Various unconfirmed reports have alluded that the highly anticipated sale of crude to Dangote refinery in local currency may likely start this week.
Though no official comment on this has come from the Nigerian National Petroleum Company Limited (NNPCL) the Agency of Government to spearhead the sale nor admittance from Dangote that such sale is about to start, some industry sources are concerned about reality of the situation.
Meanwhile reports says the Federal Government will start selling crude oil in local currency instead of the US dollar, which is still widely used for international commodity trading.
The latest announcement comes after several countries began selling oil and gas in local currencies following the outbreak of the Russia-Ukraine conflict in February 2022.
The director of Information and Public Relations at the Ministry of Finance, Mohammed Manga, announced in a statement on Sunday that the Federal Executive Council (FEC) has directed that crude oil sales be conducted in naira.
Manga noted that this strategic initiative is expected to create a lasting impact on the Nigerian economy by enhancing growth, stability, and self-sufficiency.
He emphasised that Nigeria is still navigating the complexities of global markets and that this strategic move positions the country for future success.
Nigeria has proven oil reserves of approximately 37 billion barrels, accounting for 3.1 per cent of the world’s total reserves.
Nigeria is one of the top 15 countries in the world for crude oil production, with the eighth-largest oil reserves and the sixth-largest exporter of oil globally.
The NNPCL was to commence selling crude to the country’s 650,000 b/d Dangote refinery in the local currency on 1 October.
Co-ordinating Minister of the economy Wale Edun said he has conducted “a post-commencement review” of the programme, where downstream regulator NMDPRA, NNPCL and Dangote officials confirmed the start of sales in naira.
“From 1 October, NNPC will commence the supply of approximately 385,000 b/d of crude oil to the Dangote refinery, which will be paid for in naira,” Edun had said previously.
The programme will also involve Dangote supplying gasoline and diesel of “equivalent value to the domestic market to be paid for in naira”.
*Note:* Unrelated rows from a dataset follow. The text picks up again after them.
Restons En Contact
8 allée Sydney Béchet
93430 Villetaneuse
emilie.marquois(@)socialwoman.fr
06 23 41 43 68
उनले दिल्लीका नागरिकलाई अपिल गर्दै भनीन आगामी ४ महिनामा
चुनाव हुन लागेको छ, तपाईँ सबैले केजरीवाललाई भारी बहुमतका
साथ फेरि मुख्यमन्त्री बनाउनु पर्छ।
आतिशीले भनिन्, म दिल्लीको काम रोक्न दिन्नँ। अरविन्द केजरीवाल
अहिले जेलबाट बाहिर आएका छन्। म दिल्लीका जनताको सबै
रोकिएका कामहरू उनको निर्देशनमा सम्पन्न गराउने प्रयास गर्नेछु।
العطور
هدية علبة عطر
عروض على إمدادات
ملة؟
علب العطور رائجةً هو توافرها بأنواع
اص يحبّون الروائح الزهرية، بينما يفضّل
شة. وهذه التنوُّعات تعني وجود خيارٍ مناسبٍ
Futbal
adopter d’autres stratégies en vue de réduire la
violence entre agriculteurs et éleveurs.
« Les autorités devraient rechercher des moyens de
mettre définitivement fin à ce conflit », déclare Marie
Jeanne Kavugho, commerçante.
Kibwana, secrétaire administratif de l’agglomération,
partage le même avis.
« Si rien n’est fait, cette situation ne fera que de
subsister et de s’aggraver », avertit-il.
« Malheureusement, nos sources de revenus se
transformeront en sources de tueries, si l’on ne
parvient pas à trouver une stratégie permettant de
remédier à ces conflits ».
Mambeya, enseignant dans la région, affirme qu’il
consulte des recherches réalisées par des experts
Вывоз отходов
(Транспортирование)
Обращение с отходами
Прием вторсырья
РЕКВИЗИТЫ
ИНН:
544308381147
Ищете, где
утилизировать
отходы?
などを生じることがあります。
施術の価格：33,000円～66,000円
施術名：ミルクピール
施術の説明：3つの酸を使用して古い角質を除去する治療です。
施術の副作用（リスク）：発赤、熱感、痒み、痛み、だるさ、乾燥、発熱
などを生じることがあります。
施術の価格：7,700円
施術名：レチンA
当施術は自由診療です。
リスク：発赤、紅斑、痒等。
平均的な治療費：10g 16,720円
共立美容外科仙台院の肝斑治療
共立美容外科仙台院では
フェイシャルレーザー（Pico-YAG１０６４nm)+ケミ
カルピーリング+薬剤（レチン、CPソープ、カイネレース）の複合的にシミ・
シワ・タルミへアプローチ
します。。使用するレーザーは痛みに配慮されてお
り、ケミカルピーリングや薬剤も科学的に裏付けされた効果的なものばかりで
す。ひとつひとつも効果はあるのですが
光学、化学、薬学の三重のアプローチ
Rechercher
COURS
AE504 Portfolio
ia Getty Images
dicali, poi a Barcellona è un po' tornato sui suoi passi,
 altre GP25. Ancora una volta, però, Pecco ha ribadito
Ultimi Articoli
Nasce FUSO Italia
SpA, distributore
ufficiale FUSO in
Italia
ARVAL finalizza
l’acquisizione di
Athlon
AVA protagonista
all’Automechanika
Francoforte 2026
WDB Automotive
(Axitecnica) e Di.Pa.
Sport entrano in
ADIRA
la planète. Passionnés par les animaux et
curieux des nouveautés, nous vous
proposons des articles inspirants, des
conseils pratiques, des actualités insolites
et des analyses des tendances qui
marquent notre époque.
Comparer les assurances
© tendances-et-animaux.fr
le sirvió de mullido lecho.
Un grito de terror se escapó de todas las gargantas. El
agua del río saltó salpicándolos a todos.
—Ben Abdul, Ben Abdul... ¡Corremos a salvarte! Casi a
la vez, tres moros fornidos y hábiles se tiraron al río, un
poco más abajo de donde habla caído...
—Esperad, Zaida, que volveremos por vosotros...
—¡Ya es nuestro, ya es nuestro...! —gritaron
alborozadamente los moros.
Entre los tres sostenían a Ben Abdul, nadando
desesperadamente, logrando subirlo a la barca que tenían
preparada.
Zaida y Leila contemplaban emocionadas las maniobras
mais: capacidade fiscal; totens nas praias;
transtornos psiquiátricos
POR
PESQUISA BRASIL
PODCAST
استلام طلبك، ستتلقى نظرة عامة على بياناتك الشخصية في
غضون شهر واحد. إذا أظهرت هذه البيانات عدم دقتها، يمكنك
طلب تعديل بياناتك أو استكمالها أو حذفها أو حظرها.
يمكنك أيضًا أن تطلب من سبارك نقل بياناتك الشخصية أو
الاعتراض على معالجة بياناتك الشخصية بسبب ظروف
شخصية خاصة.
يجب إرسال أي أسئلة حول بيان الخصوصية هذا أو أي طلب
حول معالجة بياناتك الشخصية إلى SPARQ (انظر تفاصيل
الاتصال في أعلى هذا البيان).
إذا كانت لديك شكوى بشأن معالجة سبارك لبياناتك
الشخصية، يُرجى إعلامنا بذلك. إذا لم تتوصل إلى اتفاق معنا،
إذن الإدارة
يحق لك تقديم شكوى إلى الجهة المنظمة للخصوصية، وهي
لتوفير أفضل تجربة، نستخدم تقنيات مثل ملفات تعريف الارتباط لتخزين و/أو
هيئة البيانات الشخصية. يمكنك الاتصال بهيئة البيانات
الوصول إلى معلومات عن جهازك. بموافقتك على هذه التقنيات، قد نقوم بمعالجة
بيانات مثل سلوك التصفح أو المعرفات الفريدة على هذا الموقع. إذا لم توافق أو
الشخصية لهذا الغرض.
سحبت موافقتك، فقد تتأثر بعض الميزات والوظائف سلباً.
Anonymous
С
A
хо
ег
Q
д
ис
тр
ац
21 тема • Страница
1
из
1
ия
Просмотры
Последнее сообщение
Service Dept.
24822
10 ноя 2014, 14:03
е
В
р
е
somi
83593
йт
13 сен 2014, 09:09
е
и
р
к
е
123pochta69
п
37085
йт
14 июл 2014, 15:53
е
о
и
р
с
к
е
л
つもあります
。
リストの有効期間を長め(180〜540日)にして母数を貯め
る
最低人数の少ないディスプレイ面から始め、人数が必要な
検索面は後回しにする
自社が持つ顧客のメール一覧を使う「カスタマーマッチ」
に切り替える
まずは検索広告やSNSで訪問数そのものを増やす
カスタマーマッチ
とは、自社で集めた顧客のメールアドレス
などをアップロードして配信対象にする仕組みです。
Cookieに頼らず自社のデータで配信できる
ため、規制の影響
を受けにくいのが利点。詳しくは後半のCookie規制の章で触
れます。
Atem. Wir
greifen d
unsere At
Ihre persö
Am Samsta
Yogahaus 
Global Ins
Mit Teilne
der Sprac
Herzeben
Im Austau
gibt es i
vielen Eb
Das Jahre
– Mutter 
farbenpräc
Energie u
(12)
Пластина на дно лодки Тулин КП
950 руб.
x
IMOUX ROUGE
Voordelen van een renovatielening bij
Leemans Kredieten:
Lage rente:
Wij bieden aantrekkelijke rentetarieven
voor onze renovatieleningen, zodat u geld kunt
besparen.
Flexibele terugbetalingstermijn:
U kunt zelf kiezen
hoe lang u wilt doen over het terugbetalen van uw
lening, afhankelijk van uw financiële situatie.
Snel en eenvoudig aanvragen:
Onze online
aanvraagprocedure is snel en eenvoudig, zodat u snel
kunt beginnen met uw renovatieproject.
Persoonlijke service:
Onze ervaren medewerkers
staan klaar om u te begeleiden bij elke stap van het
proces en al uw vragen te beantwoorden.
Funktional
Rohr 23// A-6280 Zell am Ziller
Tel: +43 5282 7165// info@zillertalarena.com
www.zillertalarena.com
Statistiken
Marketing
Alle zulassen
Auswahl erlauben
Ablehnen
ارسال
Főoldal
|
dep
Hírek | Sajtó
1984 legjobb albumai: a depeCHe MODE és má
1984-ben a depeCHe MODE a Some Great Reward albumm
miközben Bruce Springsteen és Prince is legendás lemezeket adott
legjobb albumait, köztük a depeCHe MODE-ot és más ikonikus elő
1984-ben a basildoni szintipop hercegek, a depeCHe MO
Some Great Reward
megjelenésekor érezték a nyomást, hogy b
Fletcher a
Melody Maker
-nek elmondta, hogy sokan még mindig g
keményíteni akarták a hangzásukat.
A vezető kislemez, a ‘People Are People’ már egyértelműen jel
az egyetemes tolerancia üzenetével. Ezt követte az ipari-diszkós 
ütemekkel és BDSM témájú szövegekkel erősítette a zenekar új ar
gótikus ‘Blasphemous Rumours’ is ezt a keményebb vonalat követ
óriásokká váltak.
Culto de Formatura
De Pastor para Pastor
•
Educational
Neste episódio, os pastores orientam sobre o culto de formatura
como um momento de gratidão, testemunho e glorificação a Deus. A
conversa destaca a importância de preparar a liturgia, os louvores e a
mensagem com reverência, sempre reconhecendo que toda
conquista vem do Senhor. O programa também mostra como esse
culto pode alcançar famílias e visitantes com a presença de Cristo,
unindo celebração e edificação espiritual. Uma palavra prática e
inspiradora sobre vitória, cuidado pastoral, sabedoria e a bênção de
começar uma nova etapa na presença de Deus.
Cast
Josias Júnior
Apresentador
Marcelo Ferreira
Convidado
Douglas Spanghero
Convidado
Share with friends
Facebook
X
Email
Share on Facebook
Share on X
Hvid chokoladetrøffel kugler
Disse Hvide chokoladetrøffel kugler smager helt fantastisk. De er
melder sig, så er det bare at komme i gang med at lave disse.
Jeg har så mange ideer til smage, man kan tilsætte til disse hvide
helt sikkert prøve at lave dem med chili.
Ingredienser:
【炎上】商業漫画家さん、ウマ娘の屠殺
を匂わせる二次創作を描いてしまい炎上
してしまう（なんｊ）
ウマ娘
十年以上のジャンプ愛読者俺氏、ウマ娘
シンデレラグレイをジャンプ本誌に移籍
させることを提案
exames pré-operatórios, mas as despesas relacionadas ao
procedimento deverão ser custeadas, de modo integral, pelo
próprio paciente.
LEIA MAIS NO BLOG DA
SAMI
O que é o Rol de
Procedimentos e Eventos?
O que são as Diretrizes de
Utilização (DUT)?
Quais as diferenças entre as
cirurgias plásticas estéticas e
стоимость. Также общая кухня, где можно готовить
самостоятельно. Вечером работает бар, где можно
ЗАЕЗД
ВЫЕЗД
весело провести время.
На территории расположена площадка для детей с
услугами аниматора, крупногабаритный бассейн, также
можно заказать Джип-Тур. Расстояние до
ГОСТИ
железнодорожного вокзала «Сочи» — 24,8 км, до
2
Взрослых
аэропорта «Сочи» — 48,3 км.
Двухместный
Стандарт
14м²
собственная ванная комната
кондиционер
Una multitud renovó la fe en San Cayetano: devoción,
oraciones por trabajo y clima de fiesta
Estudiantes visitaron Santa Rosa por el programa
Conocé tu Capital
The crude and product sales will be valued in dollars at prevailing international market prices, but financial settlements will be completed in naira at a fixed exchange rate that has so far not been disclosed. Maritime and port regulatory costs for coastal deliveries of crude and products under the programme, which are normally collected in dollars, “will also be paid for in naira”, Edun said.
The Nigerian Ports Authority’s Managing Director, Abubakar Dantsoho, previously confirmed the set-up of a “one-stop shop that will co-ordinate service provision from all regulatory and security agencies”, listing Nigerian ports, maritime, customs and tax authorities and the navy as participants.
Dangote will sell diesel volumes under the programme “to any interested offtaker”, the government said, but gasoline will only be sold to NNPCL . “NNPCL will then sell to various marketers for now,” according to the government.
“Since gasoline is still subsidised by the government, using discounted foreign exchange [available] only to NNPC, prices at wholesale and retail are still considerably below the market. That is why only NNPC can buy Dangote’s gasoline today,” said Bob Dickerman, the Chief Executive of Pinnacle oil and gas.
Nigeria’s diesel market has been deregulated since 2003 but efforts to remove the country’s longstanding gasoline subsidy have stalled. Dangote started sales of gasoline to NNPC on 15 September under an older contract in which the national oil company pays the refiner in dollars.
Argus tracking shows Dangote’s crude receipts rose by 5 per cent on the month to 195,000 b/d in September.
Dangote said it is aiming for a run rate of 350,000 b/d in its first phase of operations but has fallen short of that level in every month this year except for June.